Husk is a feature length remake of a short film of the same name starring Guillermo Diaz. Both directed by Brett Simmons, here he evidently tries to flesh out the story to cover the span of a full length film but ultimately fails. Due to there not being nearly enough depth to carry the film, the film is filled with prevailing gaps of boredom.
Husk follows a group of friends who find themselves stranded in a cornfield and discover that they are in the centre of a supernatural ritual.

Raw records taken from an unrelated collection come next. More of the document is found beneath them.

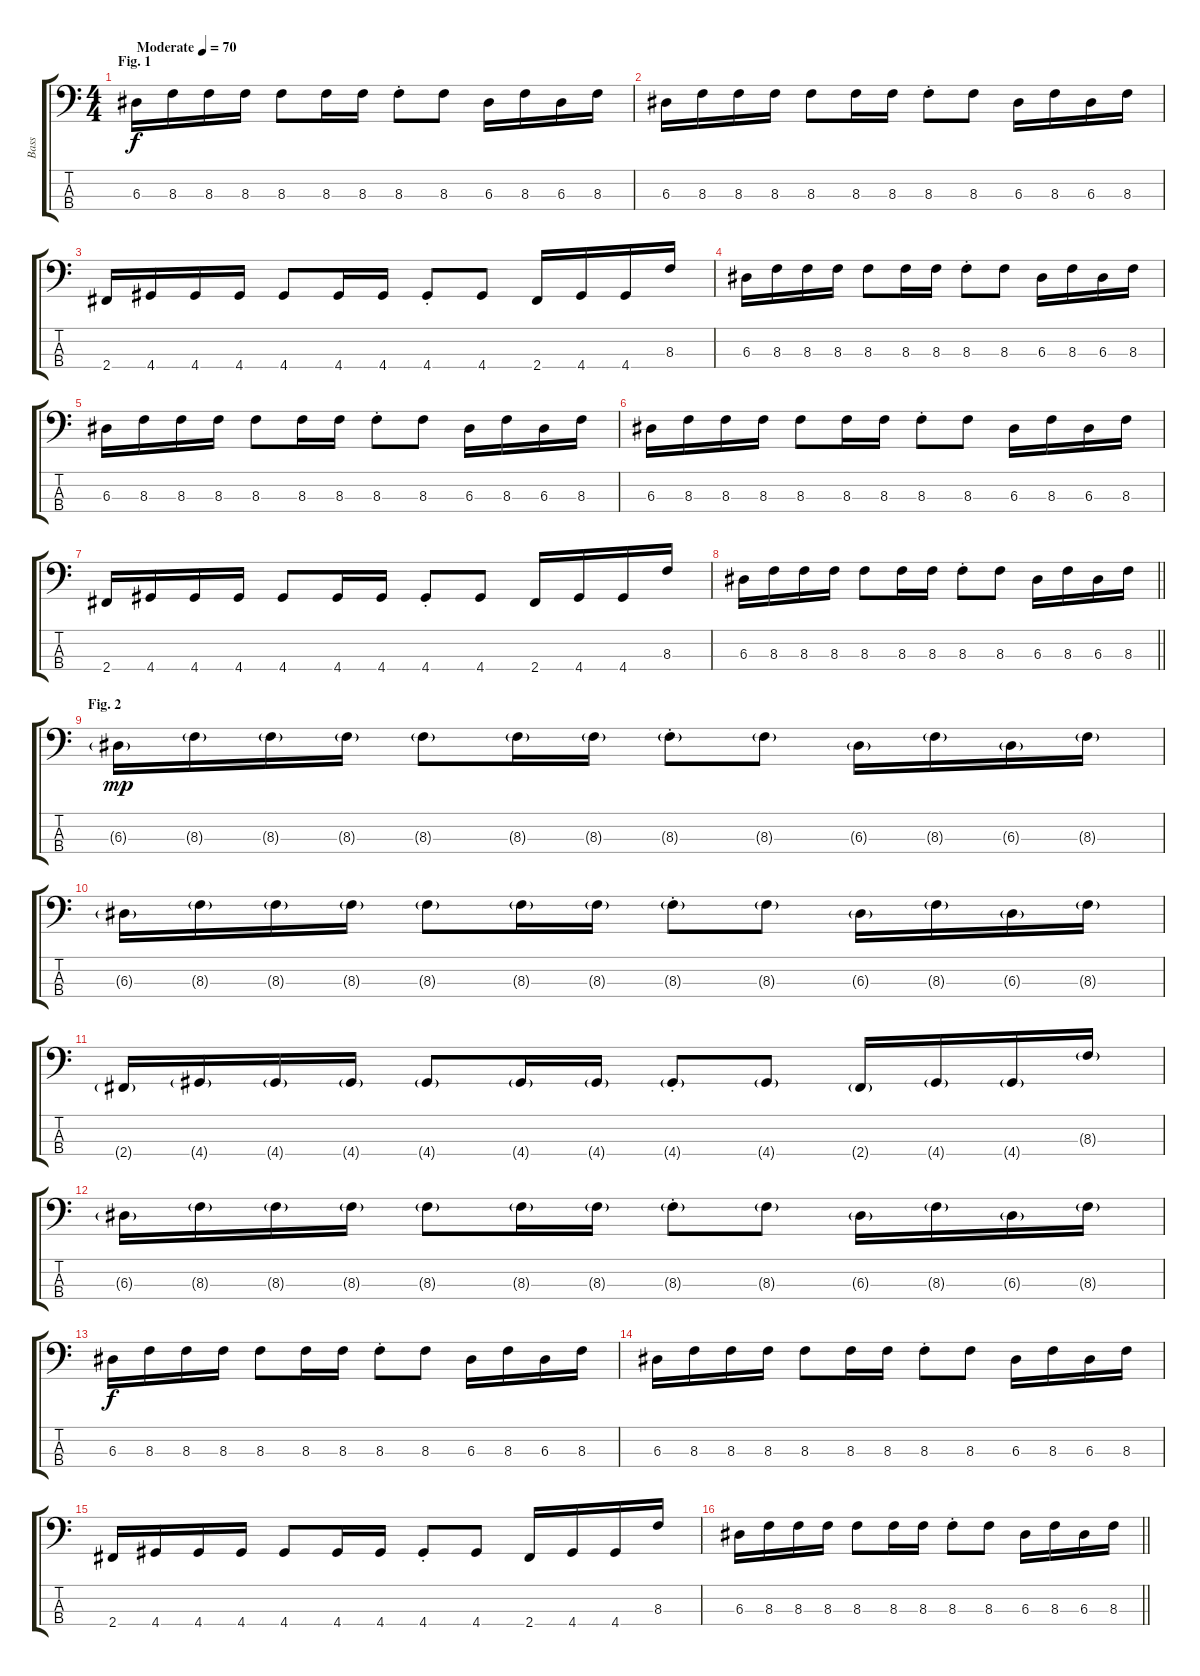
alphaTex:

\track ("Bass" "Bass") {instrument electricbassfinger}
\staff {score tabs}
\tuning (G2 D2 A1 E1) {hide}
\ts (4 4)
\section ("" "Fig. 1")
\tempo (70 "Moderate")
\clef f4
\ks c
6.3.16{dy f instrument electricbassfinger} 8.3.16 8.3.16 8.3.16 8.3.8 8.3.16 8.3.16 8.3{st}.8 8.3.8 6.3.16 8.3.16 6.3.16 8.3.16 |
6.3.16 8.3.16 8.3.16 8.3.16 8.3.8 8.3.16 8.3.16 8.3{st}.8 8.3.8 6.3.16 8.3.16 6.3.16 8.3.16 |
2.4.16 4.4.16 4.4.16 4.4.16 4.4.8 4.4.16 4.4.16 4.4{st}.8 4.4.8 2.4.16 4.4.16 4.4.16 8.3.16 |
6.3.16 8.3.16 8.3.16 8.3.16 8.3.8 8.3.16 8.3.16 8.3{st}.8 8.3.8 6.3.16 8.3.16 6.3.16 8.3.16 |
6.3.16 8.3.16 8.3.16 8.3.16 8.3.8 8.3.16 8.3.16 8.3{st}.8 8.3.8 6.3.16 8.3.16 6.3.16 8.3.16 |
6.3.16 8.3.16 8.3.16 8.3.16 8.3.8 8.3.16 8.3.16 8.3{st}.8 8.3.8 6.3.16 8.3.16 6.3.16 8.3.16 |
2.4.16 4.4.16 4.4.16 4.4.16 4.4.8 4.4.16 4.4.16 4.4{st}.8 4.4.8 2.4.16 4.4.16 4.4.16 8.3.16 |
\barLineRight lightlight
6.3.16 8.3.16 8.3.16 8.3.16 8.3.8 8.3.16 8.3.16 8.3{st}.8 8.3.8 6.3.16 8.3.16 6.3.16 8.3.16 |
\section ("" "Fig. 2")
6.3{g}.16{dy mp} 8.3{g}.16 8.3{g}.16 8.3{g}.16 8.3{g}.8 8.3{g}.16 8.3{g}.16 8.3{g st}.8 8.3{g}.8 6.3{g}.16 8.3{g}.16 6.3{g}.16 8.3{g}.16 |
6.3{g}.16 8.3{g}.16 8.3{g}.16 8.3{g}.16 8.3{g}.8 8.3{g}.16 8.3{g}.16 8.3{g st}.8 8.3{g}.8 6.3{g}.16 8.3{g}.16 6.3{g}.16 8.3{g}.16 |
2.4{g}.16 4.4{g}.16 4.4{g}.16 4.4{g}.16 4.4{g}.8 4.4{g}.16 4.4{g}.16 4.4{g st}.8 4.4{g}.8 2.4{g}.16 4.4{g}.16 4.4{g}.16 8.3{g}.16 |
6.3{g}.16 8.3{g}.16 8.3{g}.16 8.3{g}.16 8.3{g}.8 8.3{g}.16 8.3{g}.16 8.3{g st}.8 8.3{g}.8 6.3{g}.16 8.3{g}.16 6.3{g}.16 8.3{g}.16 |
6.3.16{dy f} 8.3.16 8.3.16 8.3.16 8.3.8 8.3.16 8.3.16 8.3{st}.8 8.3.8 6.3.16 8.3.16 6.3.16 8.3.16 |
6.3.16 8.3.16 8.3.16 8.3.16 8.3.8 8.3.16 8.3.16 8.3{st}.8 8.3.8 6.3.16 8.3.16 6.3.16 8.3.16 |
2.4.16 4.4.16 4.4.16 4.4.16 4.4.8 4.4.16 4.4.16 4.4{st}.8 4.4.8 2.4.16 4.4.16 4.4.16 8.3.16 |
\barLineRight lightlight
6.3.16 8.3.16 8.3.16 8.3.16 8.3.8 8.3.16 8.3.16 8.3{st}.8 8.3.8 6.3.16 8.3.16 6.3.16 8.3.16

The film, at its heart, has many flaws. It doesn’t cover new territory and it tries to ignore other films that have used scarecrows as their main antagonists which, although possibly being construed as a good thing, will actually make viewers wish that the writer had had a fresh wave of ideas. There are some elements of the story which are baffling and were actually looked at in Dark Night of the Scarecrow, Dead Birds and even Hallowed Ground . Husk doesn’t tend to acknowledge these which is naive on the film makers part.
Husk fares rather well stylistically; if the audience can ignore the odd dizzying camera angles that are used in action-orientated sequences they will be able to appreciate the gritty and 80s-esque feel to the whole thing, especially the spooky atmosphere. Unfortunately it does feel more like an all style, not a lot of substance, event. Despite its many flaws, at least in the end the audience can be thankful that the film doesn’t revert back to the idea that horror and nudity are necessarily entwined with one another.